Your first move is to think about packing as many wholesome activities as you can into your weekend. We call this the Testosterone Defence. Now, there is a direct correlation between the average age of your group and the effects of the Testosterone Defence. The older they are, the more likely they will be knackered after a hard day’s paintballing, go-karting, and football. And that means a far tamer ‘session’ in the evening. Younger groups should really push the boat out in the day - even running the London Marathon may not have the desired effect.

The Butler Technique

For those of you who just can’t be bothered, why not try the Butler Technique? It’s simple, incredibly lazy, but effective. Head over to stagit.ie or somewhere similar and let them do everything for you. As long as you have a basic idea of what you want to do, they’ll take care of everything - for a small price, of course. When everyone congratulates you on such a successful weekend, just lap up the praise: you deserve it.

Alpha Style

This method of organization takes big cajones.
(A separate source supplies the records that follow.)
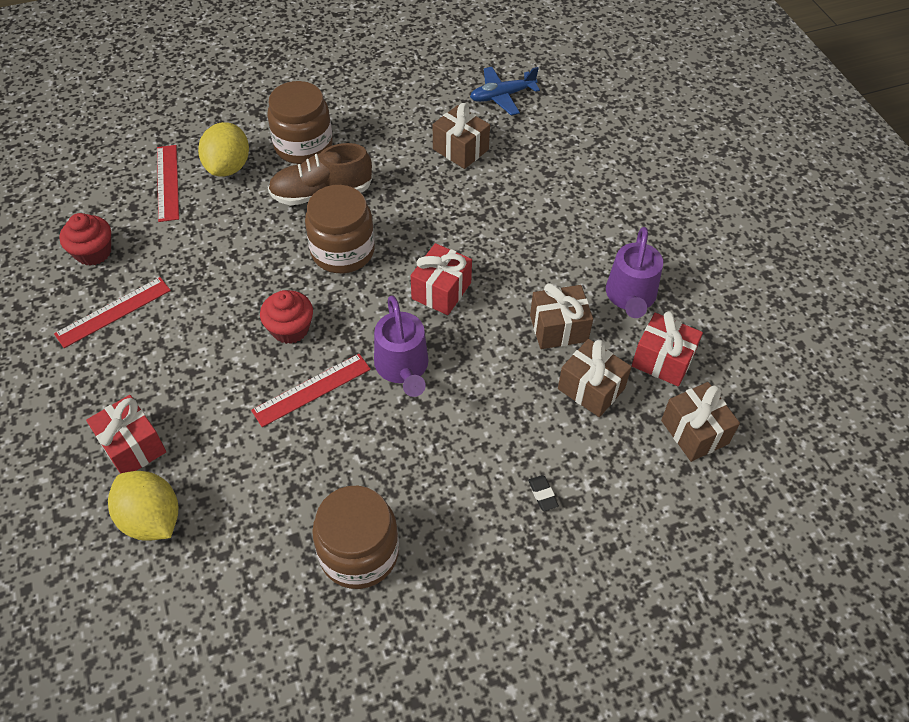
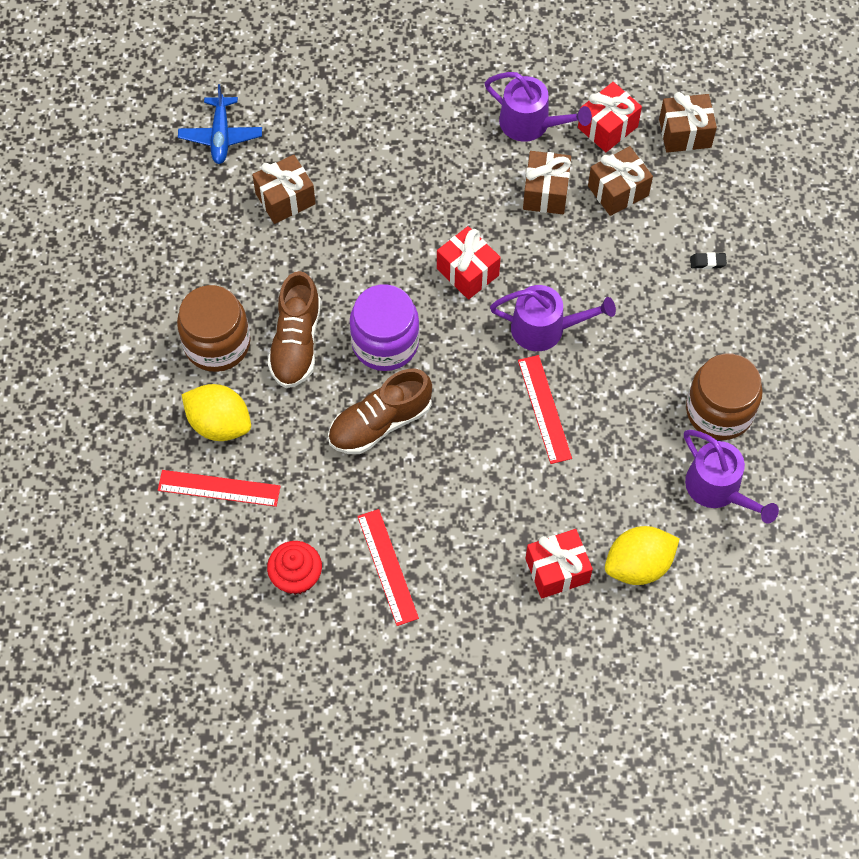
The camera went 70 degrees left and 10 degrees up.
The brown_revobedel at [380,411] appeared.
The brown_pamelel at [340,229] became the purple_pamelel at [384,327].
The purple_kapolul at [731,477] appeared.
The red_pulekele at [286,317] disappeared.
You have to lay down the law right from the off, and boss that entire bunch of lads. Ask no questions, and make it clear you aren’t interested in anyone else’s opinion. It’s your responsibility, and you are going to arrange everything on your terms. You'll act like a shady debt collector when it comes to collecting the money. People will understand that you are not to be messed with. Once they know who is in charge, all you need to do is clear your ideas with the bride and her mum, and everything will be sweet.

The Joker

You have to pick the right moment to play your Joker, as you will only get away with it once. There will be plenty of moments when things appear to be getting out of hand on the stag do. And, when they do, it’s up to you to decide whether they are controllable or that it’s time to step in. A round of shots too many is not the time to play your Joker. But when the groom is about to be stripped down to the skin, tied to a motorbike, and dragged through a busy city centre? That’s when you reveal that the greatest kebab house known to man is just over on the next street.

There you have it - the no-sweat guide to running a stag do. Follow these methods and you should keep everyone happy - and in check!